Die dritte Phase wird menschlich gesehen noch bewegender, getreu dem CSU-Motto "Mitten im Leben". Bei einem Heimspiel des FC Bayern München gegen Bremen wird Stoiber in der letzten Septemberwoche bekannt geben, dass Gabriele Pauli Zwillinge von Horst Seehofer empfangen und geboren hat (Stoiber: "Die bayerischen Kaczynskis") und dass er, Stoiber, Patenonkel des CSU-Nachwuchses wird. Die Söhne werden von Franz Beckenbauer am Anstoßpunkt auf die Namen Günther und Erwin getauft. Es ist ein grandioser Akt biblischer Vergebung, der Pauli, der Sünderin, hier zuteil wird. "Ich verzeihe Dir", verkündet Stoiber. Und auch für Seehofer ist der Tag etwas ganz Besonderes. "Der Horst, der ist für mich wie ein Sohn", wird Stoiber sagen. "Und deshalb, deshalb möchte ich, dass er an meine Stelle tritt." Auf dem Parteitag in München schlägt er Seehofer als Nachfolger für alle seine Ämter vor. Seehofer erhält 99,9 Prozent, die Basis bebt, und keiner fragt, weshalb Huber eigentlich nie zurückgekehrt ist aus Moskau ("Du Wladimir, der Kleine hinter mir, weißt schon: Das ist ein Journalist.") Seehofer wird noch in der Nacht von der Landtagsfraktion zum bayerischen Regierungschef gewählt.

Die Welt wird weinen

Nach all diesen Paukenschlägen, nach all diesen Phasen, nach all dieser Grandeur, wird er dann endlich erklingen, der bayerische Defiliermarsch, wie die Erlösung. Und alle werden johlen, schreien, von Bayreuth bis Bogota: "Edmund, bleib! Bleib! Bleib! Bleib!" Und Stoiber wird die Gabi auf die Bühne holen, den Horst und natürlich die Muschi, aber auch den Söder. Und sie werden winken. Und die Kapelle wird den Defiliermarsch spielen. Wieder und Wieder. Und dann wird es, plötzlich, ganz plötzlich, ganz still werden. Und mit leiser, aber fester Stimme wird Edmund Stoiber sagen: "Nein. Vielen Dank. Ihr habt es nicht anders gewollt. Ihr wart blind. Aber jetzt, jetzt lasst es gut sein. Die Wunden sind geheilt. Für mich ist es jetzt Zeit zu gehen."
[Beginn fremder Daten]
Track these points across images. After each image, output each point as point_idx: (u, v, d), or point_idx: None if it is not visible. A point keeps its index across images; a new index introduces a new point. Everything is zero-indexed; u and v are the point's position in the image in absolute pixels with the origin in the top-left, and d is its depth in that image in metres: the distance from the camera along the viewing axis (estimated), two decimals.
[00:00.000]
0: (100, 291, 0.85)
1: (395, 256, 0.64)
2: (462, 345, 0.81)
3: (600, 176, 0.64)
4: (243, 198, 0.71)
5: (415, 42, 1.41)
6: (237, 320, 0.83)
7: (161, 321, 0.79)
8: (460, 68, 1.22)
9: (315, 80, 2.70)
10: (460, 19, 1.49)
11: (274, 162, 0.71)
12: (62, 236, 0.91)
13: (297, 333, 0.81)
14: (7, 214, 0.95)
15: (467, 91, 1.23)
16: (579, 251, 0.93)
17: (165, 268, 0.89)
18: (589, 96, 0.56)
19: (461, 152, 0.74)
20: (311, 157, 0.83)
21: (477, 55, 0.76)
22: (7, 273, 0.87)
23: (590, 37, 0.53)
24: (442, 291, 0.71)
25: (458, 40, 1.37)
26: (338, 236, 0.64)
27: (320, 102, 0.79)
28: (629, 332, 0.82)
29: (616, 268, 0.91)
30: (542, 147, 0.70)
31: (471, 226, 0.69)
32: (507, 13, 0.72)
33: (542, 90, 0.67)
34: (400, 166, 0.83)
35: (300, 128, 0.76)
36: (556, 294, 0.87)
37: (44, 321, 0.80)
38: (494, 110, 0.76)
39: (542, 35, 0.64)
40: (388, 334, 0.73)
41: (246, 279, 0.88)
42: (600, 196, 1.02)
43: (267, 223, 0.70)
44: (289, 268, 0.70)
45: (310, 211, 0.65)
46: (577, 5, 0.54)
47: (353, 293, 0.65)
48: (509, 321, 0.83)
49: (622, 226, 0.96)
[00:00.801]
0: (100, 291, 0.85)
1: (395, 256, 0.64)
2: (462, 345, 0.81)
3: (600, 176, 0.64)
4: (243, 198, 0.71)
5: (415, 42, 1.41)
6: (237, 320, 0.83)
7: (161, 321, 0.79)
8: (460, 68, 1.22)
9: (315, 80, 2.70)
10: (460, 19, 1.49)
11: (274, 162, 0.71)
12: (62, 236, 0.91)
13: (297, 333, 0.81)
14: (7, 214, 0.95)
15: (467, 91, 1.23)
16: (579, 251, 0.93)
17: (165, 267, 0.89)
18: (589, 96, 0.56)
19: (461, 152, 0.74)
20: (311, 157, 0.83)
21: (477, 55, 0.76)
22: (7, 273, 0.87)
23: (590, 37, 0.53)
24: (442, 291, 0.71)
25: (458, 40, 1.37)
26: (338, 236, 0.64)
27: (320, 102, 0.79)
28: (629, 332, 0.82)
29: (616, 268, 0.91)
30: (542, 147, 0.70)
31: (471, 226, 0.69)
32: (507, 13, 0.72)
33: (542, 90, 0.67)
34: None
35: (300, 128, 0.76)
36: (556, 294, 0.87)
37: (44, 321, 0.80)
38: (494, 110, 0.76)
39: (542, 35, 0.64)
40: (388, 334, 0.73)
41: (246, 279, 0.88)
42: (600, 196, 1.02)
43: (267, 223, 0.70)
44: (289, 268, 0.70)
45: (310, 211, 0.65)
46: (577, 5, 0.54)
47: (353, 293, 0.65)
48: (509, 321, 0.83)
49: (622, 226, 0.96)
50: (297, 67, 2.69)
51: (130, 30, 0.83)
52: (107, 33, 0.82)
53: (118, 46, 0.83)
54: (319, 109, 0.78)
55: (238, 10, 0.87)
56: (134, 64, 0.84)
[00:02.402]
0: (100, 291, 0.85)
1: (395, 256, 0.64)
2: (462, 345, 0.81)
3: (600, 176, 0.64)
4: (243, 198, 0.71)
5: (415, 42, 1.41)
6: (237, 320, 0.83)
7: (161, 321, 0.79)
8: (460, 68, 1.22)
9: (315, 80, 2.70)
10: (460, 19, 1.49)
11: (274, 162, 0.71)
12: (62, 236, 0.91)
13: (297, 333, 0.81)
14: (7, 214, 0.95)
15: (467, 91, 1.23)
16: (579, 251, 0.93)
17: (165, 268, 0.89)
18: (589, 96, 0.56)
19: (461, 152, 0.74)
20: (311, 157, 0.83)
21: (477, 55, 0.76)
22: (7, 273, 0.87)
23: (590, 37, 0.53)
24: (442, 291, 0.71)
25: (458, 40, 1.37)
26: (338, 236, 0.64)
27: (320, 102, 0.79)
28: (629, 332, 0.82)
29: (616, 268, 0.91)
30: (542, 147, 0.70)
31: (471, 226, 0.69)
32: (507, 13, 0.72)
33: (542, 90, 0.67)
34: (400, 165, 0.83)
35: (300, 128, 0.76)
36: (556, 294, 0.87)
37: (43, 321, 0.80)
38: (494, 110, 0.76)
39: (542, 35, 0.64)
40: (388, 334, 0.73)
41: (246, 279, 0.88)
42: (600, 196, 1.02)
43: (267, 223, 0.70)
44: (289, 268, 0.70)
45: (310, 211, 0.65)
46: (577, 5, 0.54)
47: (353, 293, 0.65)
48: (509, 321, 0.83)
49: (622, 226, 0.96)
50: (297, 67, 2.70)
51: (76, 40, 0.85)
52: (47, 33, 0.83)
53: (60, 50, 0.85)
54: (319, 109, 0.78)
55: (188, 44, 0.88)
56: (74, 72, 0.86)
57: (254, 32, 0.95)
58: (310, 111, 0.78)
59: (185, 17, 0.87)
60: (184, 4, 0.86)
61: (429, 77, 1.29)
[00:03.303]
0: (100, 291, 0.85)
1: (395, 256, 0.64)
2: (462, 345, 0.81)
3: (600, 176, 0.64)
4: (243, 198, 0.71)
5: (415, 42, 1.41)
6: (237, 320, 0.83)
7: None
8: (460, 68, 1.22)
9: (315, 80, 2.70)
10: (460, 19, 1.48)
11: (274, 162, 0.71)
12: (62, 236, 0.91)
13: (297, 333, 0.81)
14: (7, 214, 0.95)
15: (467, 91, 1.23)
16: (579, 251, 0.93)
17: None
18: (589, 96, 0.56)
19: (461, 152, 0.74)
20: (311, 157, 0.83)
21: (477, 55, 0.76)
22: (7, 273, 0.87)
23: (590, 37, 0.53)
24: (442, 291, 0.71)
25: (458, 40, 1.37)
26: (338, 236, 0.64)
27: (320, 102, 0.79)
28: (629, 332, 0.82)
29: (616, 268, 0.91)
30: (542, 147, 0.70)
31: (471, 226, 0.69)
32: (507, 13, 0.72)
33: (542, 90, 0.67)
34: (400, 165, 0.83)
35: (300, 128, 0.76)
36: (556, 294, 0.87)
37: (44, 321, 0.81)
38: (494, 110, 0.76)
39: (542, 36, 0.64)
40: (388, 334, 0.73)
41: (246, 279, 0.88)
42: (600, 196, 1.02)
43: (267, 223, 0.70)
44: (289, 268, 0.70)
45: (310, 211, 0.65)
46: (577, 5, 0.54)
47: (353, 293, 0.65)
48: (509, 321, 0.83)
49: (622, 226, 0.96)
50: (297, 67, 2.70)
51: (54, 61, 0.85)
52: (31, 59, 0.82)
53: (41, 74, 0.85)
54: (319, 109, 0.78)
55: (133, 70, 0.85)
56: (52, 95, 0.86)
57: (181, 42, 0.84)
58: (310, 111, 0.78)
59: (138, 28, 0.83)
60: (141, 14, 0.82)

Und dann wird er in den Transrapid steigen, der am Hintereingang wartet. Und wie von Himmelskräften gezogen wird er davongleiten, in Richtung des bayerischen Alpenpanoramas, dem Sonnenuntergang entgegen. Auf den Großbildleinwänden dieser Welt, beim globalen Public-Viewing, wird eine Nahaufnahme von Stoibers Antlitz zu sehen sein. Man wird sehen, wie seine Augen feucht werden und ihm eine Träne die Wange hinunterläuft. Mit ihm wird die Welt weinen, weil es so unbegreiflich ist, dass so einer geht, so einer gehen will.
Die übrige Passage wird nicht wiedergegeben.